(Extrait du document)
:::::
Son seul fils, nommé aussi Léopold, meurt en 1869 à l'âge de neuf
ans seulement. Quant à deux de ses filles, il les appelle « les
monstres » car elles le déçoivent. Qu'ont-elles fait de si
grave ?
L'aînée, Louise,
fait un maigre mariage dynastique (mais riche en fortune) avec son
cousin Philippe de Saxe-Cobourg, part vivre à Vienne,
provoque des scandales avec son tempérament léger, sa tendance à
la dépense, prend un amant et son mari la fait enfermer pour folie,
divorce pour vivre avec l'homme qu'elle aime et passe sa vie à
voyager pour fuir ses créanciers.
La
princesse Stéphanie fait un très beau mariage, avec
l'archiduc Rodolphe d'Autriche, héritier du trône impérial
d'Autriche-Hongrie. Mais ce dernier meurt à Mayerling en 1889 avec
sa maîtresse. Léopold II reproche à sa fille de ne pas
avoir tenu son mari. Elle se remarie en 1900 avec le comte Elemér
Lónyay. Elle perd ses titres impériaux, sa fille et son père
rompent contact avec elle.
:::::
(Consignes de l'exercice)
(a) Recopiez fidèlement le passage de l'extrait sur les enfants de Léopold II, en commençant par « Son seul fils, nommé » et en allant jusqu'à « fuir ses créanciers. ».
(b) D'après l'extrait sur les enfants de Léopold II, avec qui la princesse Stéphanie se remarie-t-elle en 1900 ?
Le listing placé ci-dessous n'est d'aucune utilité pour l'exercice.

[Entrées sauvegardées]
:::::
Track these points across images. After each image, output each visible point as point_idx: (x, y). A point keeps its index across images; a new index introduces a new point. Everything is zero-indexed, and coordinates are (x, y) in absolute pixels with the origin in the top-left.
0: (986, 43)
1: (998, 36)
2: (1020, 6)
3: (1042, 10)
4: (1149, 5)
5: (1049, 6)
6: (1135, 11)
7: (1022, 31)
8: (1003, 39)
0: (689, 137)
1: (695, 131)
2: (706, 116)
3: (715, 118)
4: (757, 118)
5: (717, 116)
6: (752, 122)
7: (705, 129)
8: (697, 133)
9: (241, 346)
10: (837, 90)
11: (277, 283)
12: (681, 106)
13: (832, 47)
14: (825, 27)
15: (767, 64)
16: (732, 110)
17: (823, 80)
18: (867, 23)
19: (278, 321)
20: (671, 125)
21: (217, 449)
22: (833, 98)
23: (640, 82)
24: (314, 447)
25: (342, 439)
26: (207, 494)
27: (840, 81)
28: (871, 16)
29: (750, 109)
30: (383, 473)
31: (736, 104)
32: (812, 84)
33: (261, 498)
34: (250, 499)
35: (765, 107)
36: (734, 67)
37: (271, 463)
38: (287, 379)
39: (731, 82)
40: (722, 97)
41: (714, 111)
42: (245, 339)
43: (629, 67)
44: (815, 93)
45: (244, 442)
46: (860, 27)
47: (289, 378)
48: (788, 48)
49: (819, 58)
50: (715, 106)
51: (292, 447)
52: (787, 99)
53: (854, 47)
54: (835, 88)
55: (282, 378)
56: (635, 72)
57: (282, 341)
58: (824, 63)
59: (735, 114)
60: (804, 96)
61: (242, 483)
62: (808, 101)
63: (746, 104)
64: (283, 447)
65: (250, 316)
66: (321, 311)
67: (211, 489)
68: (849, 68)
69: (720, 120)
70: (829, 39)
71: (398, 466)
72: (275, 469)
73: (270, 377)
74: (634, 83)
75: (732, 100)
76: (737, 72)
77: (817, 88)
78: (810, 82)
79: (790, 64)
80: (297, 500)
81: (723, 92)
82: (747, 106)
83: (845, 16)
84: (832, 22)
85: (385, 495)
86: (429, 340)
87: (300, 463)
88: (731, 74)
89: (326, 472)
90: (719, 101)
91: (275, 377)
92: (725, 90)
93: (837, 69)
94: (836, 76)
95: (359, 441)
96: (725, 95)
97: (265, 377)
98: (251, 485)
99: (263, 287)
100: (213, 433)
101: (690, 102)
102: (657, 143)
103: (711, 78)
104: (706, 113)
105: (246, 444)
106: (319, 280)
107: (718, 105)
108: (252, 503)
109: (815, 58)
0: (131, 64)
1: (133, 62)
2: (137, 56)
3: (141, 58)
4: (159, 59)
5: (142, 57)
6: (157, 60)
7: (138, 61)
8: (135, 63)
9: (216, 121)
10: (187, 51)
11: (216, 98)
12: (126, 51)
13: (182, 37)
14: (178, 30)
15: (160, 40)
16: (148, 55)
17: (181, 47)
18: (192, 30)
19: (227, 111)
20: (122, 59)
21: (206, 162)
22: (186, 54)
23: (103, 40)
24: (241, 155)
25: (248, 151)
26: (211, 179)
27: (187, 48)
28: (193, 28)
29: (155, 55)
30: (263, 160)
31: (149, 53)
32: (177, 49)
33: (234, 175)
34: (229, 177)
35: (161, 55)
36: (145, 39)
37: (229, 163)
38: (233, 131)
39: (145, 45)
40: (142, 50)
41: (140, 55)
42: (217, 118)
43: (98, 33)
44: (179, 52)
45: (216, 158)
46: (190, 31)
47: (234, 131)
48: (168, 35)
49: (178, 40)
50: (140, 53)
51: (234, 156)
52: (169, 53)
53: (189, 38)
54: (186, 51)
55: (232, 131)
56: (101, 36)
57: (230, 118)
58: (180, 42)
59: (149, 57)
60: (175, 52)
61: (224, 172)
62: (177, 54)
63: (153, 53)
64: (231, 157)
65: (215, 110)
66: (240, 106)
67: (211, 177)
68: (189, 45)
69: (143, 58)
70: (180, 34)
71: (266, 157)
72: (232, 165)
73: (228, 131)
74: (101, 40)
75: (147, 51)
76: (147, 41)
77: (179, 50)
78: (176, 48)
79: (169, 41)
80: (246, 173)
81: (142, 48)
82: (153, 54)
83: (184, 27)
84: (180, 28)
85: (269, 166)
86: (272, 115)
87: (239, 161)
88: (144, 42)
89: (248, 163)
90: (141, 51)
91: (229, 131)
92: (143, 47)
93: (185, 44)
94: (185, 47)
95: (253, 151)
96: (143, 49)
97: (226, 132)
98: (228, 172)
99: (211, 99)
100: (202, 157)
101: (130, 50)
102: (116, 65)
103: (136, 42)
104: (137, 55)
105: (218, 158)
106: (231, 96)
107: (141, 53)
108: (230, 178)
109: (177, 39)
:::::
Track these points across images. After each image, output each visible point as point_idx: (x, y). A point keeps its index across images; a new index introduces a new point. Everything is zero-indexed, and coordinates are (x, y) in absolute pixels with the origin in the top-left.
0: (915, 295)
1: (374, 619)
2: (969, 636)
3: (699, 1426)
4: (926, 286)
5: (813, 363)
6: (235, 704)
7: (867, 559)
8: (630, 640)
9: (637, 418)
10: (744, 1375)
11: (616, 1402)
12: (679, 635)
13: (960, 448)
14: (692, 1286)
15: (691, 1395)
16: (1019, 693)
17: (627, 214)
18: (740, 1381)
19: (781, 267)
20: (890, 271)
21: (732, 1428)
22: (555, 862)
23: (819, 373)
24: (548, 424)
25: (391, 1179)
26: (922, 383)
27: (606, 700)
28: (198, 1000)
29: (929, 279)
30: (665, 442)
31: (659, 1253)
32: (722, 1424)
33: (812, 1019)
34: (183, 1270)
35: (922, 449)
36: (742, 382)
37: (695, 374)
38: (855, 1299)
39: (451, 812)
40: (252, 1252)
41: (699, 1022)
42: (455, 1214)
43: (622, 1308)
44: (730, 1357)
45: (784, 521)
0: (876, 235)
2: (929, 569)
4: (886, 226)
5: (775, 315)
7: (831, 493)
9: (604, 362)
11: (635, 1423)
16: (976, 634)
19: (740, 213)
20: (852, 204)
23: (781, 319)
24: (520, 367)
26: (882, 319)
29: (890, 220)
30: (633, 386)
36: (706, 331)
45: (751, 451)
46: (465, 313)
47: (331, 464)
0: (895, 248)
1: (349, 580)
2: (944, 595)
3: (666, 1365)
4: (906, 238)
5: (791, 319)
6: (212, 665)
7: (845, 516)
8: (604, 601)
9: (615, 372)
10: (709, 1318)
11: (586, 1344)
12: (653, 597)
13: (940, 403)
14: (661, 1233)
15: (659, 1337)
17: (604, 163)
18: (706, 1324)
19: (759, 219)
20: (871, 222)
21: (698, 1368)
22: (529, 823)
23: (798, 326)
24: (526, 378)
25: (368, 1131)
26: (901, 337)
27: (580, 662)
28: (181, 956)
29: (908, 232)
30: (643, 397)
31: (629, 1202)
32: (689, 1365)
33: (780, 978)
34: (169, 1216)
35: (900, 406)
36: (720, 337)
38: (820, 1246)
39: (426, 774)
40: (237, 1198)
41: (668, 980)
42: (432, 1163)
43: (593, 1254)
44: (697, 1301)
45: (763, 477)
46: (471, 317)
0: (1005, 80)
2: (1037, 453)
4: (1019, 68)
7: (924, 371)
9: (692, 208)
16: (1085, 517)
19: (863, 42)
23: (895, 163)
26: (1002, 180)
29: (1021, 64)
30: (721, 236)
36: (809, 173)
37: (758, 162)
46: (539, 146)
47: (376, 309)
:::::
(Réponses aux consignes)
(a)
Son seul fils, nommé aussi Léopold, meurt en 1869 à l'âge de neuf
ans seulement. Quant à deux de ses filles, il les appelle « les
monstres » car elles le déçoivent. Qu'ont-elles fait de si
grave ?
L'aînée, Louise,
fait un maigre mariage dynastique (mais riche en fortune) avec son
cousin Philippe de Saxe-Cobourg, part vivre à Vienne,
provoque des scandales avec son tempérament léger, sa tendance à
la dépense, prend un amant et son mari la fait enfermer pour folie,
divorce pour vivre avec l'homme qu'elle aime et passe sa vie à
voyager pour fuir ses créanciers.

(b) Avec le comte Elemér Lónyay.